Nein, vorerst nicht. Auf dem Rollenprüfstand darf ein Auto höchstens 80 Milligramm Stickoxid je Kilometer ausstoßen – dieser Wert gilt bereits heute. Über den sogenannten Konformitätsfaktor wird festgelegt, wie viel der Messwert auf der Straße über dem des Prüfstands liegen darf. Zum ersten Mal existiert also ein Grenzwert für die Straße. Aktuell liegt dieser Faktor bei 2,1 – das Auto darf im RDE-Test höchstens 168 Milligramm Stickoxid ausstoßen. Ab 2020 sinkt der Faktor auf 1,5, sprich 120 Milligramm Stickoxid pro Kilometer. Diese Faktoren haben allerdings keine echte technologische Grundlage, sie sind vielmehr das Ergebnis politischer Verhandlungen – zwischen 1,0 (also gleiche Grenzwerte für Straße und Prüfstand) und 3,0 (als0 240 Milligramm auf der Straße) sind auf EU-Ebene viele Varianten diskutiert worden.
Wer prüft, ob die Grenzwerte eingehalten werden?

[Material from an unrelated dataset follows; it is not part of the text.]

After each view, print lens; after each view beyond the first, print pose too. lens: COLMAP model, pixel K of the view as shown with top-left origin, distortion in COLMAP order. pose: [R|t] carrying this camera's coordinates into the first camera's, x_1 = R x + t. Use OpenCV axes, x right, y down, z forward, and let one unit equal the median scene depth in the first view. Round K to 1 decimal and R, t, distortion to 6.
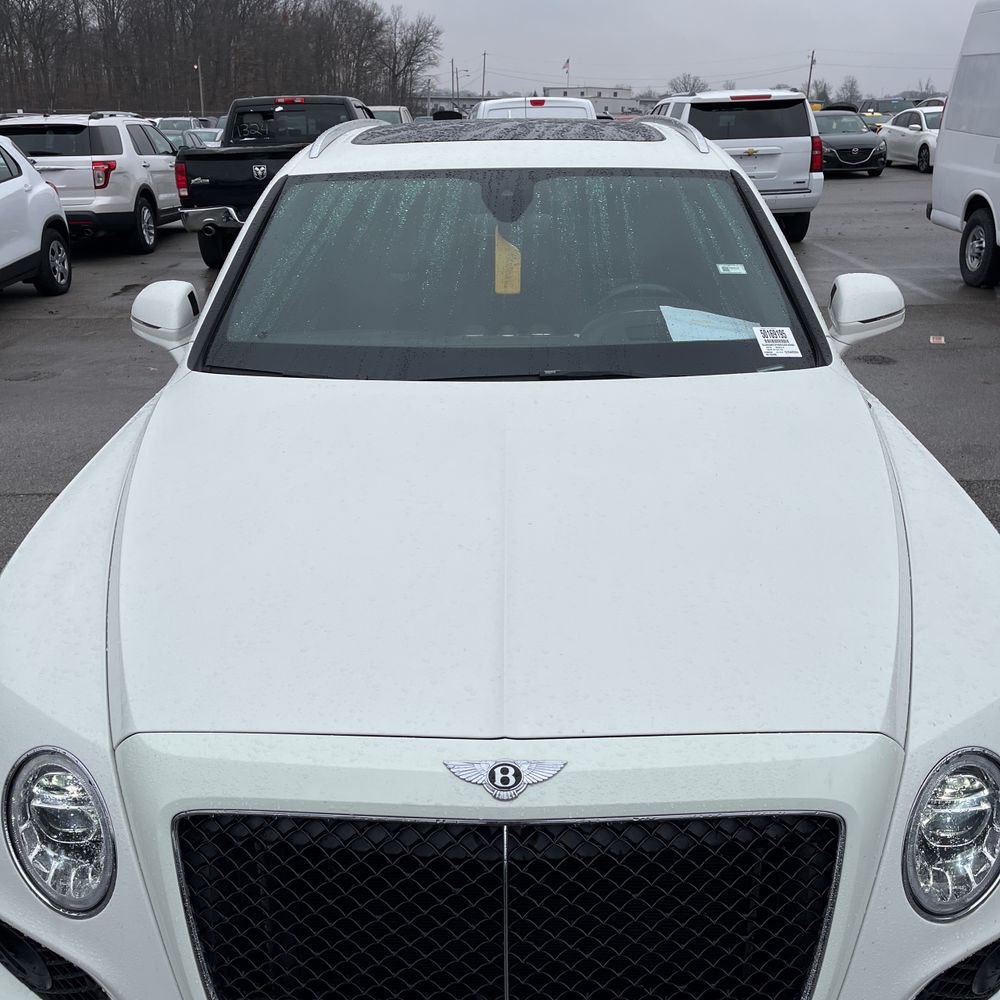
lens RADIAL K [[1000.8, 0, 500.0], [0, 1000.8, 500.0], [0, 0, 1]] dist [0.058574, -0.066543]
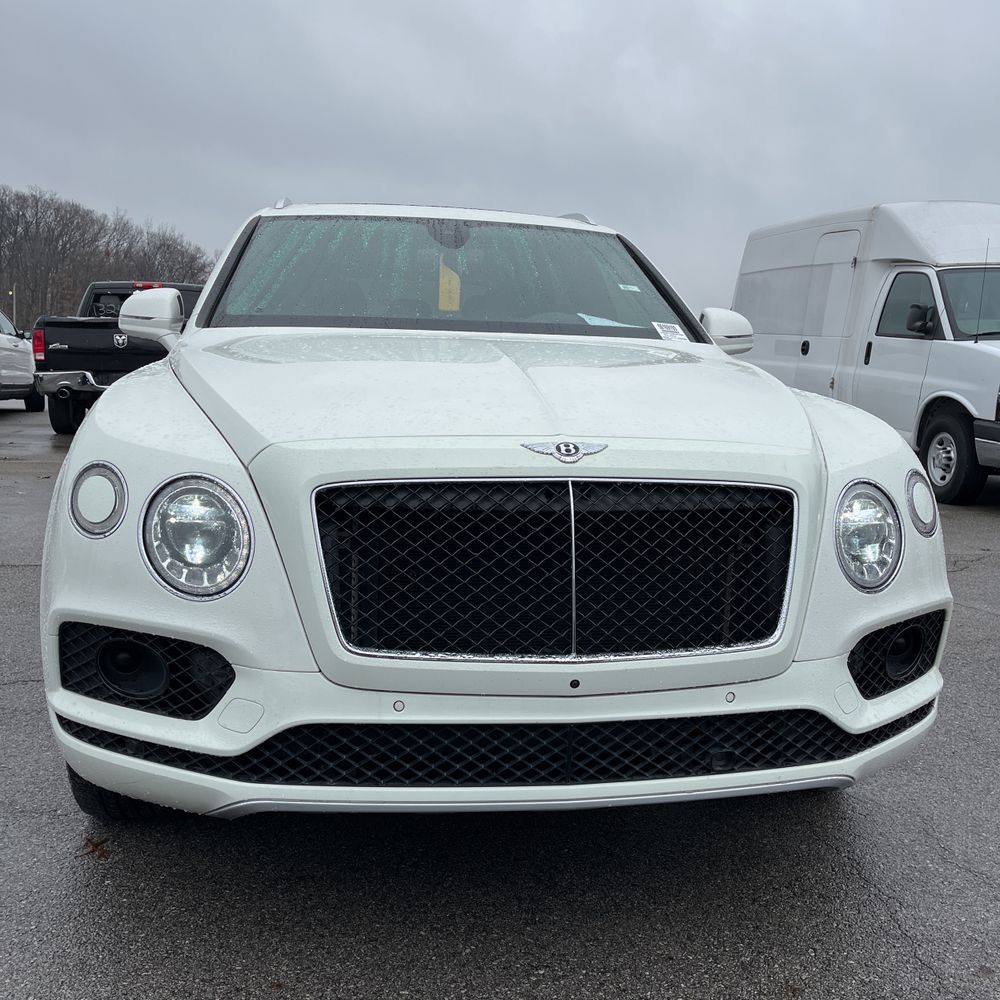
lens RADIAL K [[1000.8, 0, 500.0], [0, 1000.8, 500.0], [0, 0, 1]] dist [0.058574, -0.066543]
pose [[0.982859, 0.013599, 0.183858, -0.152901], [0.028242, 0.974399, -0.223043, 0.293301], [-0.182184, 0.224413, 0.957313, -0.127080]]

Die deutschen Autohersteller lassen ihre Autos vom TÜV, der Dekra oder einem anderen vom Kraftfahrtbundesamt (KBA) zugelassenen Institut testen. Mitunter sind KBA-Mitarbeiter bei den Tests dabei. Das KBA erteilt dann die europaweite Typzulassung.
Sind die Messwerte im Labor und auf der Straße jetzt identisch?
Nein. Fahrweise, Verkehrsfluss und Wetter beeinflussen Verbrauch und Emissionen stark, erklärt der ADAC. Die Fahrweise hat dabei den größten Einfluss auf den Kraftstoffverbrauch und kann zu Aufschlägen von bis zu 20 Prozent führen. Die Bandbreite all dieser Faktoren kann aber auch im WLTP nicht umfassend berücksichtigt werden, weil nur ein standardisiertes Messverfahren Reproduzierbarkeit und damit Vergleichbarkeit sicherstellt. Aber die neuen Messwerte sind näher am Alltag. „Die ganze Debatte, die wir seit zwei Jahren führen, wird damit beendet“, sagt VDA-Mann Rotter.
Sind die neuen Tests die politische Reaktion auf den Abgasskandal?
Nein. WLTP und RDE wurden bereits vor dem Bekanntwerden der Abgasmanipulationen bei VW beschlossen und sind daher unabhängig vom Dieselskandal zu sehen. Einzig die Konformitätsfaktoren waren vor dem September 2015 noch nicht final ausgehandelt. Das sollte eigentlich in kleinen Runden auf EU-Arbeitsebene geschehen. Wegen des Skandals kam dem Gremium aber eine unerwartete öffentliche Aufmerksamkeit zu.